Hacker News member ‘nico-roddz’ initially shared the discovery and later elaborated on how it happened:

“This is how everything started: A friend forward me an email from a FB group notification. Something like:

http://www.facebook.com/n/?groups%[id here]%2Fpermalink%[id here]%2F&mid=[id here]&bcode=[id here]-mjoi&n_m=[email adress here]

When I clicked the url I got automatically logged into my friend’s account. So is definitely a Facebook security issue. Then I tried some Google searches to see if I could find some urls containing the parameters: ‘bcode= &email= n_m= mid=‘. Not a big deal, really.”

The best case scenario is that someone will click on such a link and not know your password, but will get your email address. The worst case scenario is that someone can access your Facebook account on the first try. Since the email addresses are in the URL, someone could potentially search for your email address and find the corresponding link that has yet to expire.
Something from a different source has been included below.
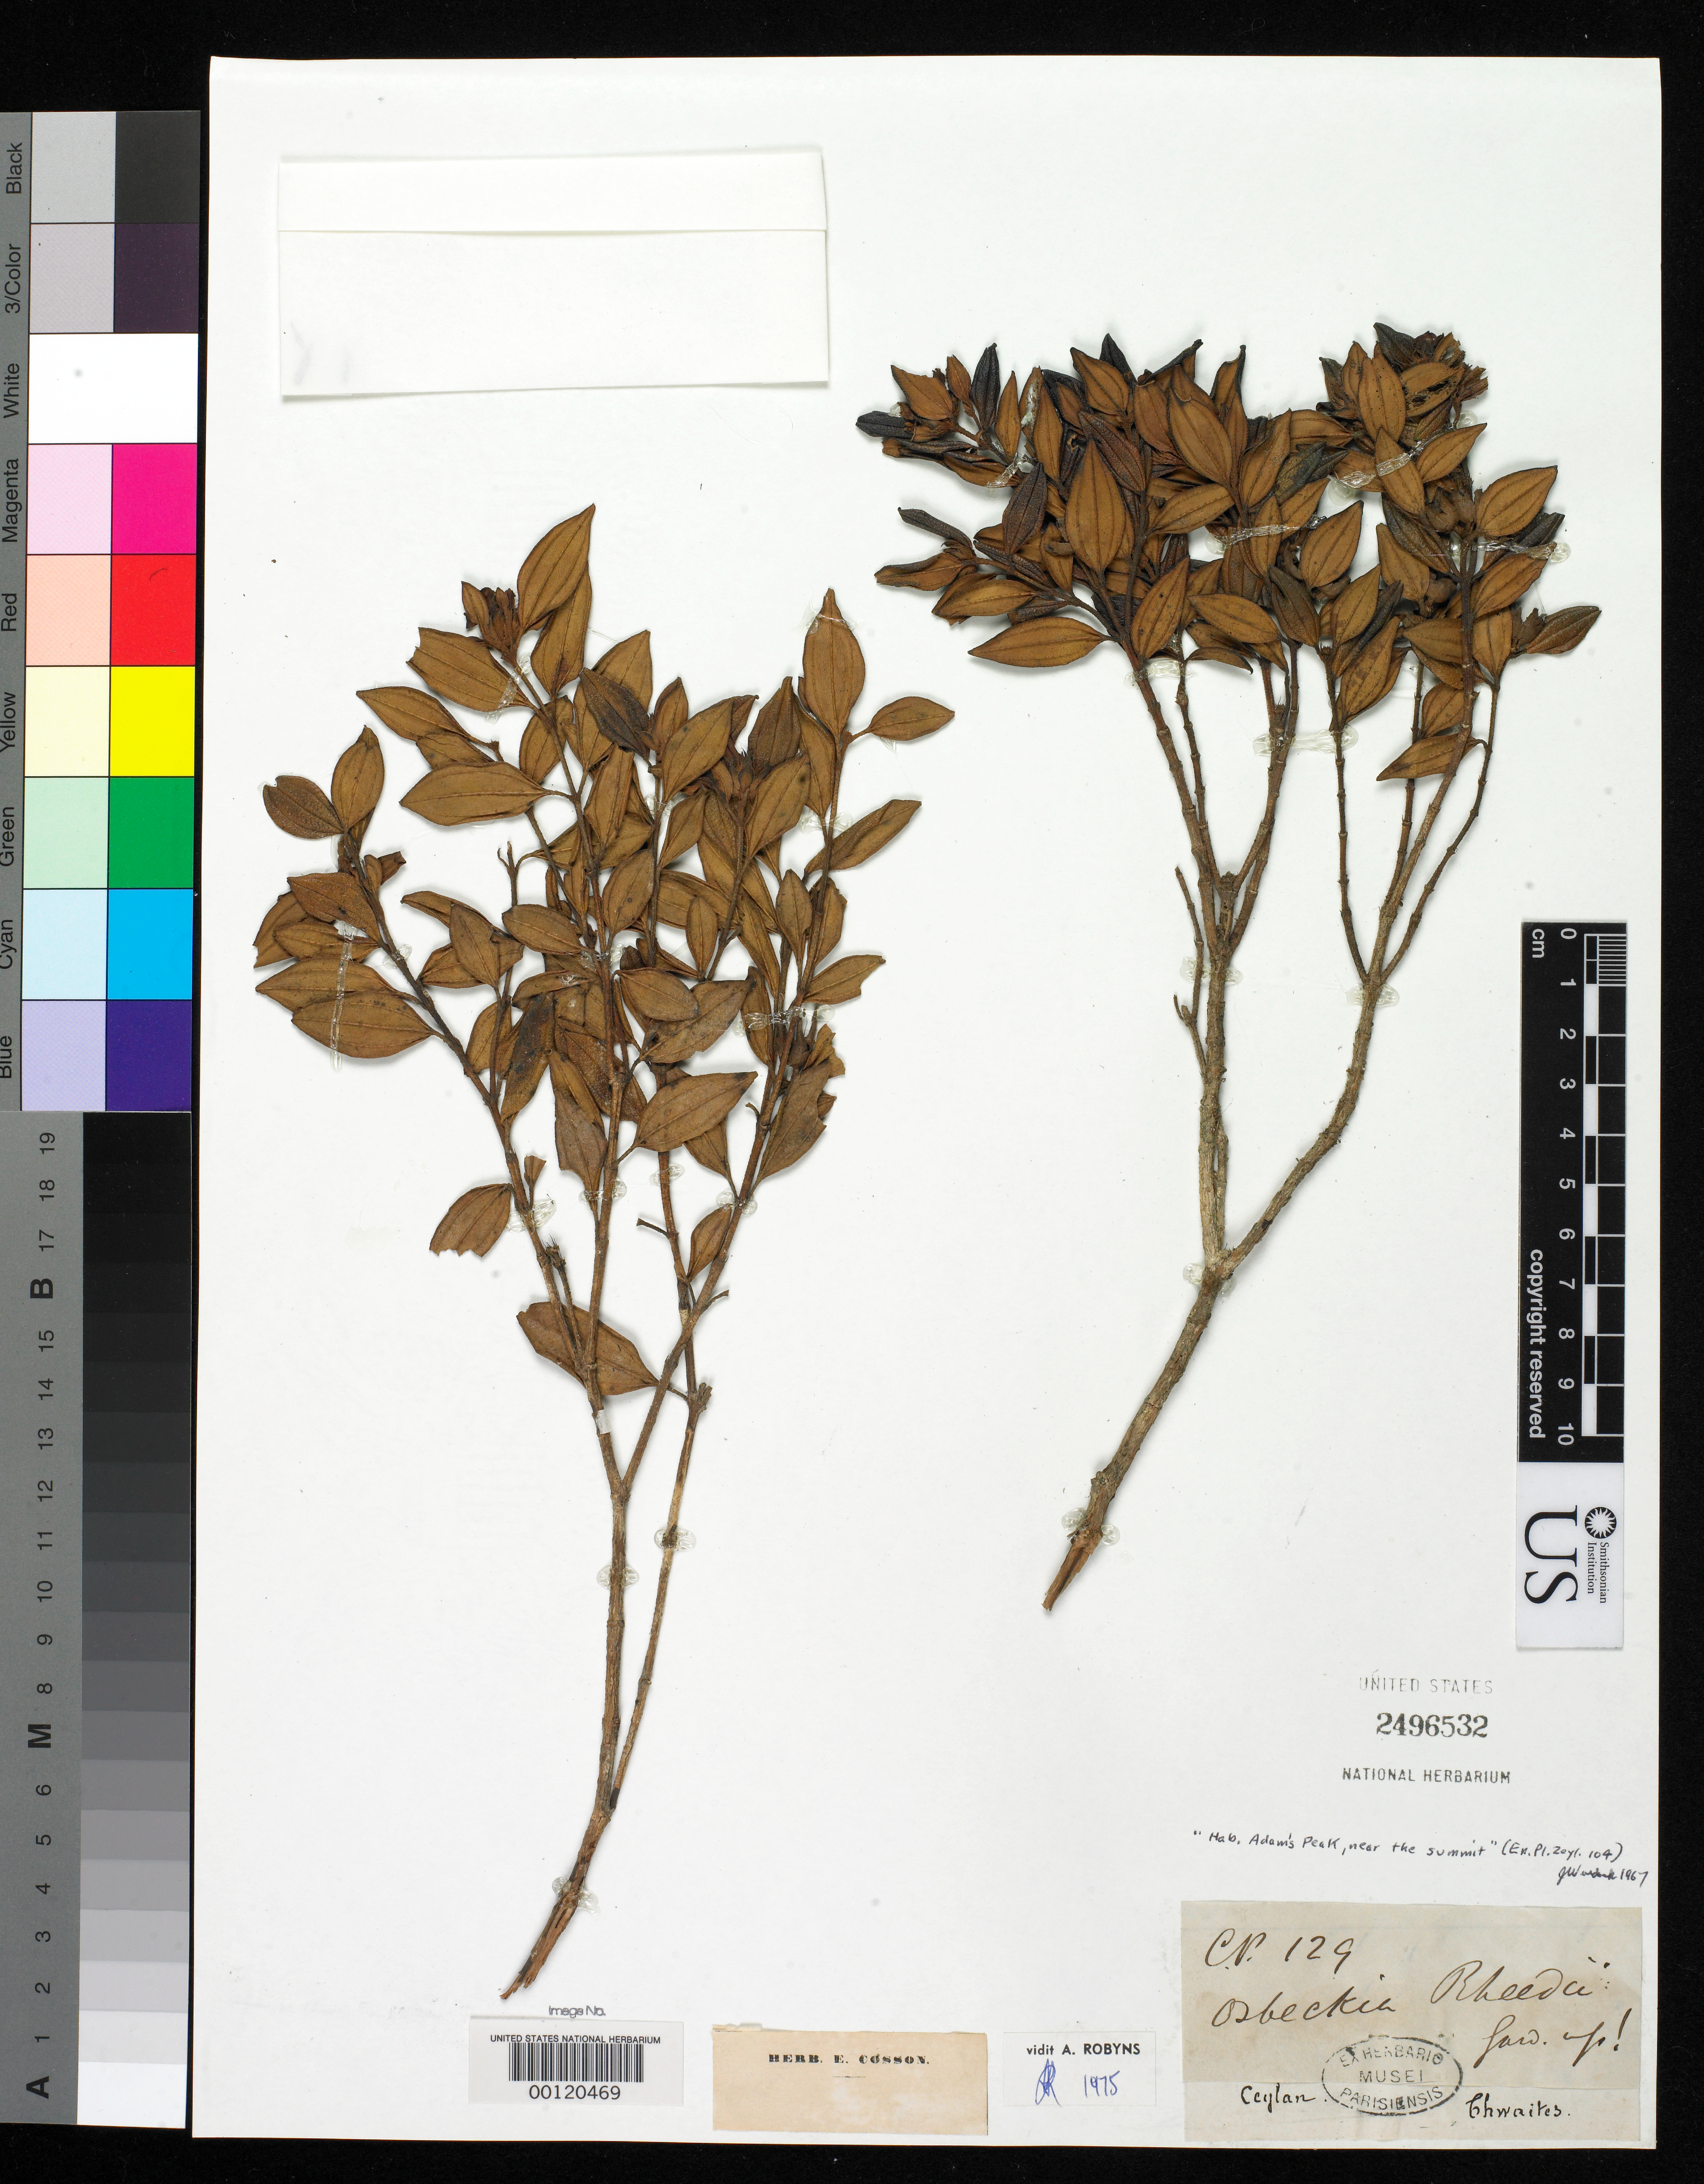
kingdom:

Facebook disables the feature

Matt Jones, a Facebook engineer with a history of discussing such issues on Hacker News, has now contributed to the thread, explaining that the company has investigated this following the discovery. He says that Facebook only sends these URLs to the email address of the account owner “for their ease of use and never make(s) them publicly available. Even then we put protection in place to reduce the likelihood that anyone else could click through to the account.”

Jones explains, “For a search engine to come across these links, the content of the emails would need to have been posted online (e.g. via throwaway email sites, as someone pointed out – or people whose email addresses go to email lists with online archives).”

He notes that they expire after a period of time and only work for certain users. “Even then we run additional security checks to make sure it looks like the account owner who’s logging in.”

Jones then notes that due to the disclosure of these links via Google search results, Facebook has turned this feature off until it can better ensure its security for users whose email contents are publicly visible. He also notes that Facebook is securing the accounts of anyone who recently logged in through this flow.

We have contacted Facebook for official comment about this issue. We will update this article if and when we hear back.

Update at 12:00PM EST: “These URLs were sent directly to private email addresses to help people easily access their accounts, and we never made them publicly available or crawlable,” a Facebook spokesperson said in a statement. “These URLs were subsequently posted elsewhere online, which lead to their indexing in search engines. While we have always had protections on these private links to provide an additional layer of security, we have since disabled their functionality completely and are remediating the accounts of anyone who recently used this feature.”